Spar dir das Geld und die Enttäuschung


----------



## Orka45 (10. September 2011)

Ich habe es mir bei Steam für*5 €* geholt. Es hat sich nicht gelohnt!
Das Schlimmste an diesem Spiel ist, das die Einheiten fast keinen Schade machen.


----------



## bravo-two-zero (10. September 2011)

oh man... alles klar, ich lass es. danke für die warnungen.^^


----------



## sfc (10. September 2011)

Ich hätte es auch am liebsten gegen die Wand geklatscht. Hat zwar stellenweise ein bisschen Spaß gemacht, aber größtenteils war das nur stumpfsinniges klicken. Du hast da einfahc nur ein absurd niedriges Einheitenlimit und entsprechend simpel sind die Missionen. Wenn du mal einen Gegner mit 3 Crawlern hast, kannst du dich auch einfach durchklicken. Beispielsweise sollte man in einer Mission einen fliegenden Transporter abknallen, bevor der das Kartenende erreicht. Der konnte ziemlich viel einstecken und der Gegner hatte drei mal soviele EInheiten und kontne genau wie du endlos bauen. Taktik: Gegner ignorieren, einfach ununterbrochen auf das Ding schießen und pausenlos Einheiten nachbauen. Geld gibt es da ja keins mehr. Das Spiel ist einfach kein CnC. DIe Videos sind auch total stumpfsinnig und nicht auf dem Niveau von Tiberian Sun, Tiberium Wars und Kanes Rache. Ich habs nur durchgespielt, weil ich wissen wollte, wie es mit Kane ausgeht. Ich habe alle CnCs gespielt und fand bis auf Generals alle genial. Auch Alarmstufe Rot 3 und Tiberium Wars, die ja auch schon von EA waren, haben fast alles richtig gemacht. Wie die dann so einen Schund fabrizieren konnten, ist mir schleierhaft.


----------



## Prozessorarchitektur (10. September 2011)

jain
es ist im grunde kein C&C mehr, es wurde zuviel entfernt von dem C&C gefühl. aus strategie Spiel sicht Ist es ok.
Was dem Spiel das KO gibt ist das man ständig online sein muss.Kurze unterbrechung und das Spiel speichert den letzten onlinezeitpunkt.Einfaches neu anmelden und weiter bewirkt das man das level neu machen muss. 
Lösung den quicksave laden und es geht ab der stelle weiter wo man zuletzt online war.Allein das nervt

Dazu kommt das es eine unerklärliche einheiten limit gibt, man ist gezwungen im gefechts modus den rank aufzustocken um mehr einheiten punkte zu bekommen.Was ich an sich schon ein wenig sinnlos finde. dadurch das man dan das maximum an einheiten ercheaten kann, gefechtsmodus auf ki gegen ki. Und somit den ganzen Singleplayer teil sinnlos macht.
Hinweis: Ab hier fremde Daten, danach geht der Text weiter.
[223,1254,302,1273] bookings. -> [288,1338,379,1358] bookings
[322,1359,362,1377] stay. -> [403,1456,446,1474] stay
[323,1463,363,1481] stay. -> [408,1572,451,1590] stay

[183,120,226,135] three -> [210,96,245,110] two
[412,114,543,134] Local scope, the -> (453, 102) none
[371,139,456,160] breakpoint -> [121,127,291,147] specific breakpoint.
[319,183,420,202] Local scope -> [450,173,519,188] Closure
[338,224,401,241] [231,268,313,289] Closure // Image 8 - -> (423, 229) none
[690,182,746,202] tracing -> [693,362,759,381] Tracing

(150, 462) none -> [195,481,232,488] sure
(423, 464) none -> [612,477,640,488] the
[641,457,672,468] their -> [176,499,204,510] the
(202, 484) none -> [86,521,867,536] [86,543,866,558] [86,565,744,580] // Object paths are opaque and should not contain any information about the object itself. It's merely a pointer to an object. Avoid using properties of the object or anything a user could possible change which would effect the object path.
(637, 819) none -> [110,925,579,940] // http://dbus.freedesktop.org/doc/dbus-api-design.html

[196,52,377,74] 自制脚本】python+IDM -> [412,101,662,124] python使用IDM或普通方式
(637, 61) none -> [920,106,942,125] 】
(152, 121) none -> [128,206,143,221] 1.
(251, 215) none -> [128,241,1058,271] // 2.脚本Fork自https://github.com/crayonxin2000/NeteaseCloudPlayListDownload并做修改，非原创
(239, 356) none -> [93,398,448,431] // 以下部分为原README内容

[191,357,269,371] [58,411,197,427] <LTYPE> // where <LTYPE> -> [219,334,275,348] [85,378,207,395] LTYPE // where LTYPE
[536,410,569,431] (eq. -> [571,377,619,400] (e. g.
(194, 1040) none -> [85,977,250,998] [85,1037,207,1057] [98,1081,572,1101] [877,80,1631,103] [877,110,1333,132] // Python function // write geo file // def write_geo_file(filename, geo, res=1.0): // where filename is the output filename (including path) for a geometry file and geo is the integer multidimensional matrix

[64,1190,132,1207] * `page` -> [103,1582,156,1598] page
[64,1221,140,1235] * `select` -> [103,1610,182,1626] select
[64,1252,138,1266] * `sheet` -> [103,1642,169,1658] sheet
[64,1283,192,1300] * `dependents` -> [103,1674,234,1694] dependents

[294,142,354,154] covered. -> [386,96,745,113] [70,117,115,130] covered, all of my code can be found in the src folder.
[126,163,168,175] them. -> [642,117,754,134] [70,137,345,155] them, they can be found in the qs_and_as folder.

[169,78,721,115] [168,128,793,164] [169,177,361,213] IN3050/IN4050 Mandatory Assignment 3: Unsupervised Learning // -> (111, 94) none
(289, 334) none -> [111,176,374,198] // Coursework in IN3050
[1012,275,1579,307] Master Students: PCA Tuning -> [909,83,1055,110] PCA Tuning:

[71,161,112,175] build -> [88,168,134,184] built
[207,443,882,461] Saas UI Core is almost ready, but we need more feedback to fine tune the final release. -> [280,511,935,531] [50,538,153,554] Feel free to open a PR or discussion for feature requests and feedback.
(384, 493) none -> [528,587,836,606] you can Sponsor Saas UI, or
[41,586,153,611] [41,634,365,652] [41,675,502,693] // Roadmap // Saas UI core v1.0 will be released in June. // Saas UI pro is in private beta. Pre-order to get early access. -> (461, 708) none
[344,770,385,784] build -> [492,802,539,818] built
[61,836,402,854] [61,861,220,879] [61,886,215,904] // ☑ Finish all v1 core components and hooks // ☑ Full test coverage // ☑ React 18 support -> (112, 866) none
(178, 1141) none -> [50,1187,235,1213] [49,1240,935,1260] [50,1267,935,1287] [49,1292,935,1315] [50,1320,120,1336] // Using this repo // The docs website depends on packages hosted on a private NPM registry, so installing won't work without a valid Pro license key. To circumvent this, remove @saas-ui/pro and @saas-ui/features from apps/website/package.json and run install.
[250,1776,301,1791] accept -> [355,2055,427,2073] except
Die stärke des Spiels basiert auf dem MP teil, wenn man geeignete leute findet mit dehnen Komuniziert per sprach chat.
zum mp ein klassisches Domination modus wer zuerst das punkte limit erreicht gewinnt. also nix mit klassisch C&C methoden und elemeniere den Feind.
Dazu kommt das ohne teamplay nix geht.
*Zuletzt noch der Singleplayer teil wurde SEIT RELEASE märz 2010 nicht gepatch*


----------



## bravo-two-zero (11. September 2011)

habs vorhin mal bei einem kumpel angespielt... boah was fürn schrott.
ich weiß schon, warum ich den tag hasse, an dem westwood von EA aufgekauft wurde...

soviel dazu. RIP cnc. -,-


----------



## Orka45 (11. September 2011)

bravo-two-zero schrieb:


> soviel dazu. RIP cnc. -,-


Falsch! Es gibt noch Hoffnung!

Das Alte CNC Entwicklerstudio wurde unmittelbar nach dem Launch von CNC4 gefeuert-> Das erklärt, das keine Patchs mehr kamen.
Aber: Es gibt ein neues CNC Entwicklerstudio, das schon seit etwa 2-3 Jahren entwickelt und viel mehr auf die Community hört, da der
Community Manager früher ein Redakteur auf einer bekannten Deutschen CNC seite war.
Sie Arbeiten jetzt schon länger daran als an CNC3 und es ist noch nichteinmal das Universum bekannt, indem es Spielt.
Das Spiel soll noch dieses Jahr enthüllt werden und das wichtigste ist: Es soll kein CNC4 werden!


----------



## jensi251 (11. September 2011)

Hört sich gut an


----------



## Toffelwurst (11. September 2011)

sfc schrieb:


> Auch Alarmstufe Rot 3 und Tiberium Wars, die ja auch schon von EA waren, haben fast alles richtig gemacht. Wie die dann so einen Schund fabrizieren konnten, ist mir schleierhaft.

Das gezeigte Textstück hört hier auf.